Fast forward to today, there is now an abundance of readily available SoCs and boards to play with, most of which are much more powerful than my old C64, still much cheaper and more compact.
For some time I have been thinking about the relation between an operating system and a virtual machine, in particular for embedded systems. And in particular, a virtual machine suitable for running some form of LISP. Therefore I decided to start a project writing a virtual machine, targeting primarily embedded systems, with suitable OS features, allowing you to write embedded software in LISP.
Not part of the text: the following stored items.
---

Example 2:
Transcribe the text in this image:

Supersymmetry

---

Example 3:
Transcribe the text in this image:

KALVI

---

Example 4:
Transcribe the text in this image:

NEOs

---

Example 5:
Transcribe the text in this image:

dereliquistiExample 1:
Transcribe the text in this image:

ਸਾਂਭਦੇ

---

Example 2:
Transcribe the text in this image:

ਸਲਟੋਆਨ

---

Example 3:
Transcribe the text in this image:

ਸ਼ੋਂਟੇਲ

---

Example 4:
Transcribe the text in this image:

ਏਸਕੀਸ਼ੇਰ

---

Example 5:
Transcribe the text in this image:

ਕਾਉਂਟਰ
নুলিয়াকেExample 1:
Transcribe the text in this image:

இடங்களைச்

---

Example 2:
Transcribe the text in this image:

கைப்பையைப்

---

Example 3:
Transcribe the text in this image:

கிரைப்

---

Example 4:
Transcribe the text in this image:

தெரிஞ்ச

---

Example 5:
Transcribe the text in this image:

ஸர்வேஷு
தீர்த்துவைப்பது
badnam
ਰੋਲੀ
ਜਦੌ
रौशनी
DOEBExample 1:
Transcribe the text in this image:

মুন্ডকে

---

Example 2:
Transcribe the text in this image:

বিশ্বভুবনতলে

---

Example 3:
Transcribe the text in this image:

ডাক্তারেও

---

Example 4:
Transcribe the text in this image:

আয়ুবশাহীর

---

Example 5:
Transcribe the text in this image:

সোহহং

I was initially thinking of targeting the Raspberry Pi, as it is easy to get hold of. But it is also pretty poorly documented, and still riddled with binary blobs. I also looked at the BeagleBone Black, which seems nicer from a documentation point of view. But then I found the Adafruit Feather series of development boards. The Feather boards comes in two different versions, one with the Atmel ATmega32u4 AVR microcontroller, and one with the Atmel ATSAMD21G18 ARM Cortex-M0+ microcontroller. In addition to the microcontroller, the Feather boards optionally comes with one additional component, such as a WiFi chip, an ISM radio chip, a GPS chip, and so on. I decided to start out targeting the Cortex-M0, as it includes a whopping 256kB of flash and 32kB of SRAM, various serial communications devices (UART, SPI, I2C), and various other digital and analog inputs and outputs. All in all, a very fun platform.
Having chosen an initial hardware platform, I started research virtual machine architectures. Turns out there are many, but the primary difference is between stack based and register based machines (much as for hardware processors, I guess). After some reading, I settled for starting out with Peter J. Landins design, the SECD Machine. I am sure there are many other choices, but one has to start somewhere… :-)
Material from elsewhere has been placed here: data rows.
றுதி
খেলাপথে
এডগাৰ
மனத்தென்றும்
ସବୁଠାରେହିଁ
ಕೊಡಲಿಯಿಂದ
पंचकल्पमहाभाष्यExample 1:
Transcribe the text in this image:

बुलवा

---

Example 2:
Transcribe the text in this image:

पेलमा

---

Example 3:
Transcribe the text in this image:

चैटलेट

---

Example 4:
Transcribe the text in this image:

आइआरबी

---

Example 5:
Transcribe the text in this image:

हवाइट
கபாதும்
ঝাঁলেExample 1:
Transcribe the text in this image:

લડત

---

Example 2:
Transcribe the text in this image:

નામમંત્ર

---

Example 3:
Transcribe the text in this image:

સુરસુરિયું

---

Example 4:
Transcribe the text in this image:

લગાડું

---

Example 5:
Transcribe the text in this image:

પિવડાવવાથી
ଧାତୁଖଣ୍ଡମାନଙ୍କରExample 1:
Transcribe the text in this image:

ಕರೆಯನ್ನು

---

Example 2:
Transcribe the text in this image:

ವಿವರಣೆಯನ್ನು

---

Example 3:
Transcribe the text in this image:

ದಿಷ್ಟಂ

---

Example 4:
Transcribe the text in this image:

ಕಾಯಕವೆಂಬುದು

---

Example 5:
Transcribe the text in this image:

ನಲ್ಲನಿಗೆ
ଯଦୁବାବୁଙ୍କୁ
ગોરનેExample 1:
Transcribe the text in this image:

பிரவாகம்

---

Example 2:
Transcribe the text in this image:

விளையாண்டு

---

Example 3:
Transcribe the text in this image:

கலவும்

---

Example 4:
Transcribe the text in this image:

You might argue that this work has already been done over and over again; there are many implementations of variants of the SECD Machine available on the internet. But with projects like this, the point is not so much the end result, but rather the path to it. I do this, not because of a great need of the end result, I do it because it is fun, and I think I will learn a lot about both hardware and software.
As of this writing, no code exists, but as soon as I have got something, I will put it up on GitLab!